Com medo de represálias e sem ter
mais como pedir o sigilo de seus nomes, muitas pessoas começaram a relatar
irregularidades para o TCU, mas agora sem revelar suas identidades. Ex: carta/e-mail
anônimo narrando irregularidades praticadas por gestores públicos. O que fez o
TCU para conseguir investigar essas irregularidades sem afrontar – pelo menos
formalmente – aquilo que decidiu o STF?
O TCU criou duas espécies de
comunicação de irregularidade:
• denúncia: formalizada nos
termos do art. 53 da Lei nº 8.443/92, não podendo ser feita de forma anônima.
• relato de suspeita de
irregularidade (“denúncia informal”), feita para a ouvidoria do TCU, podendo
ser realizada de forma anônima.
3º momento: Lei nº 13.866/2019
A Lei nº 13.866/2019 acrescentou
o § 3º ao art. 55 da Lei nº 8.443/92 inserindo novamente a previsão de que o
TCU poderá manter em sigilo a identidade do denunciante. Confira o dispositivo:
Art. 55. (...)
§ 3º Ao decidir, caberá ao Tribunal
manter o sigilo do objeto e da autoria da denúncia quando imprescindível à segurança
da sociedade e do Estado.
Repare na parte final do § 3º. Para
tentar “blindar” esse dispositivo, o legislador procurou enquadrá-lo na exceção
contida no art. 5º, XXXIII, da CF/88:
Art. 5º (...)
(...)
XXXIII - todos têm direito a receber
dos órgãos públicos informações de seu interesse particular, ou de interesse
coletivo ou geral, que serão prestadas no prazo da lei, sob pena de
responsabilidade, ressalvadas aquelas cujo sigilo seja imprescindível
à segurança da sociedade e do Estado;
Duas observações finais quanto ao
tema:
1) A Lei nº 13.866/2019 é um
exemplo de “superação legislativa da jurisprudência”, também conhecida como “reação
legislativa”.
O STF possui, segundo a CF/88, a
missão de dar a última palavra em termos de interpretação da Constituição. Isso
não significa, contudo, que o legislador não tenha também a capacidade de interpretação
do Texto Constitucional. O Poder Legislativo também é considerado um intérprete
autêntico da Constituição e, justamente por isso, pode editar uma lei ou EC
tentando superar o entendimento anterior ou provocar um novo pronunciamento do
STF a respeito de determinado tema, mesmo que a Corte já tenha decidido o
assunto em sede de controle concentrado de constitucionalidade. A isso se dá o
nome de “reação legislativa” ou “superação legislativa da jurisprudência”.

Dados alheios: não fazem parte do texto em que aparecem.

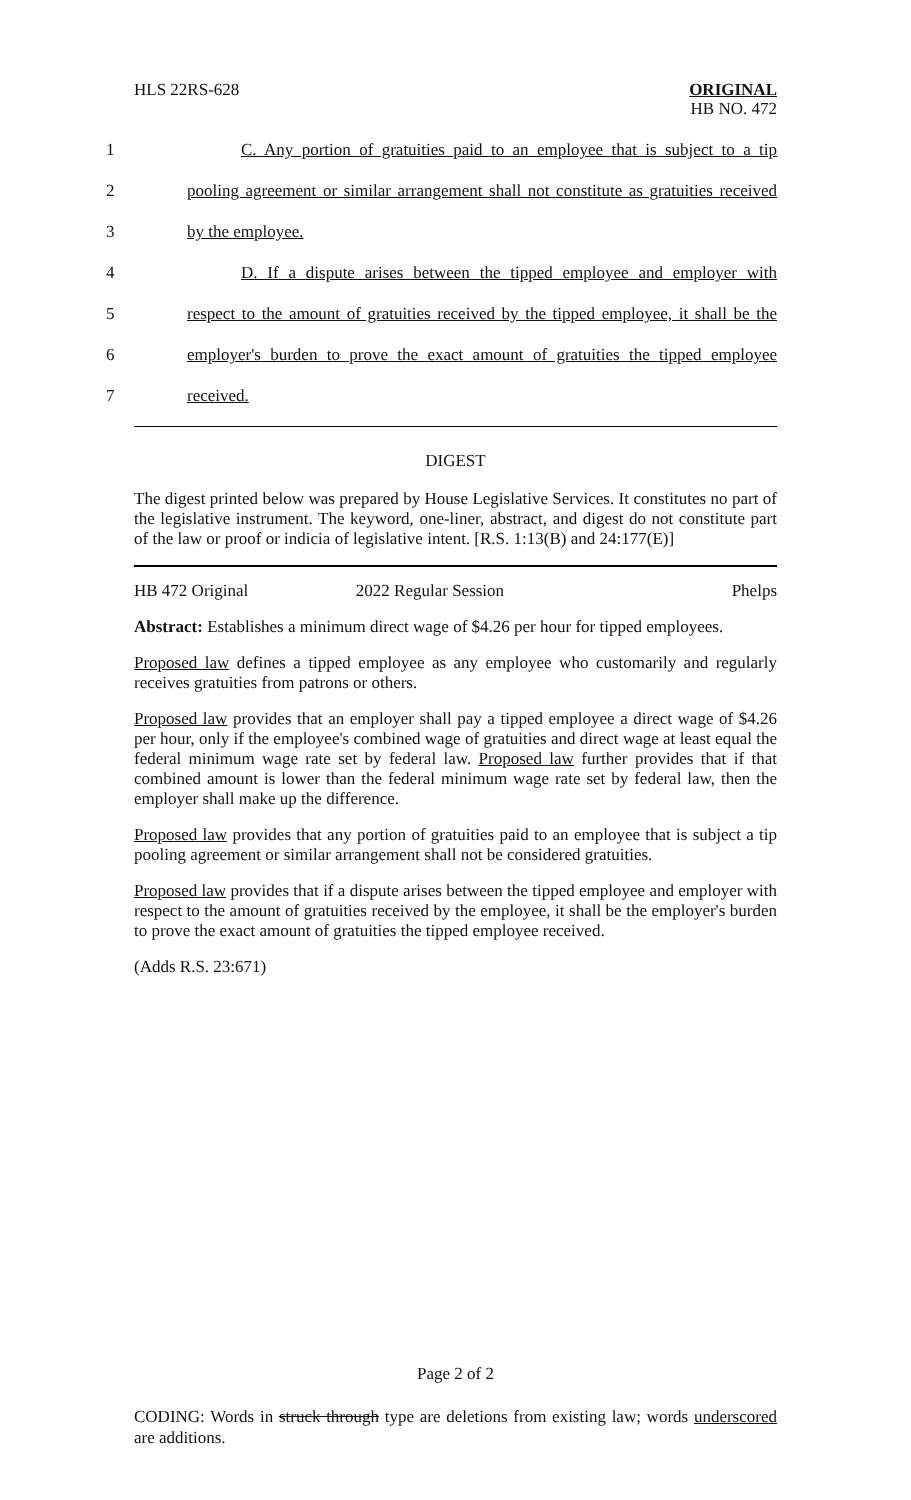HLS 22RS-628
ORIGINAL
HB NO. 472
1 C. Any portion of gratuities paid to an employee that is subject to a tip
2 pooling agreement or similar arrangement shall not constitute as gratuities received
3 by the employee.
4 D. If a dispute arises between the tipped employee and employer with
5 respect to the amount of gratuities received by the tipped employee, it shall be the
6 employer's burden to prove the exact amount of gratuities the tipped employee
7 received.
DIGEST
The digest printed below was prepared by House Legislative Services. It constitutes no part of the legislative instrument. The keyword, one-liner, abstract, and digest do not constitute part of the law or proof or indicia of legislative intent. [R.S. 1:13(B) and 24:177(E)]
HB 472 Original 2022 Regular Session Phelps
Abstract: Establishes a minimum direct wage of $4.26 per hour for tipped employees.
Proposed law defines a tipped employee as any employee who customarily and regularly receives gratuities from patrons or others.
Proposed law provides that an employer shall pay a tipped employee a direct wage of $4.26 per hour, only if the employee's combined wage of gratuities and direct wage at least equal the federal minimum wage rate set by federal law. Proposed law further provides that if that combined amount is lower than the federal minimum wage rate set by federal law, then the employer shall make up the difference.
Proposed law provides that any portion of gratuities paid to an employee that is subject a tip pooling agreement or similar arrangement shall not be considered gratuities.
Proposed law provides that if a dispute arises between the tipped employee and employer with respect to the amount of gratuities received by the employee, it shall be the employer's burden to prove the exact amount of gratuities the tipped employee received.
(Adds R.S. 23:671)
Page 2 of 2
CODING: Words in struck through type are deletions from existing law; words underscored are additions.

A reação legislativa é uma forma
de “ativismo congressual” com o objetivo de o Congresso Nacional reverter
situações de autoritarismo judicial ou de comportamento antidialógico por parte
do STF, estando, portanto, amparado no princípio da separação de poderes.
2) Esse novo § 3º do art. 55 da Lei
nº 8.443/92 é extremamente arriscado para o denunciante, não oferecendo garantias
sólidas de que seu nome será mantido em sigilo. Isso porque a expressão “imprescindível
à segurança da sociedade e do Estado” é muito subjetiva e não resguarda, pelo
menos de forma expressa, os direitos individuais do denunciante, sendo uma
previsão mais voltada à coletividade.
O próprio Min. Carlos Velloso, ao
julgar o MS 24405 acima mencionado, já havia se manifestado no sentido de que,
em sua opinião, a manutenção do sigilo do denunciante não pode ser vista como “imprescindível
à segurança da sociedade e do Estado”. Veja:
“A
Constituição assegura a todos o direito ao recebimento dos órgãos públicos de
informações de seu interesse particular, ou de interesse coletivo ou geral, que
serão prestadas no prazo da lei, sob pena de responsabilidade, ressalvadas
aquelas cujo sigilo seja imprescindível à segurança da sociedade e do Estado
(CF, art. 5º, XXXIII).
Ora,
certamente que não se inclui na ressalva – ressalvadas as informações cujo
sigilo seja imprescindível à segurança da sociedade e do Estado – o fornecimento
do nome de alguém que faz denúncias contra um administrador público, denúncia
rejeitada, porque improcedente, e que causou, no mínimo, desgaste à imagem do
administrador público.”
Desse modo, ainda que o TCU,
internamente, decida, ao final, manter o nome do denunciante em sigilo, essa
escolha poderá ser impugnada no STF, via mandado de segurança impetrado pelo “denunciado”
e, se o Supremo entender que não há risco à “segurança da sociedade e do Estado”,
o nome do denunciante será revelado.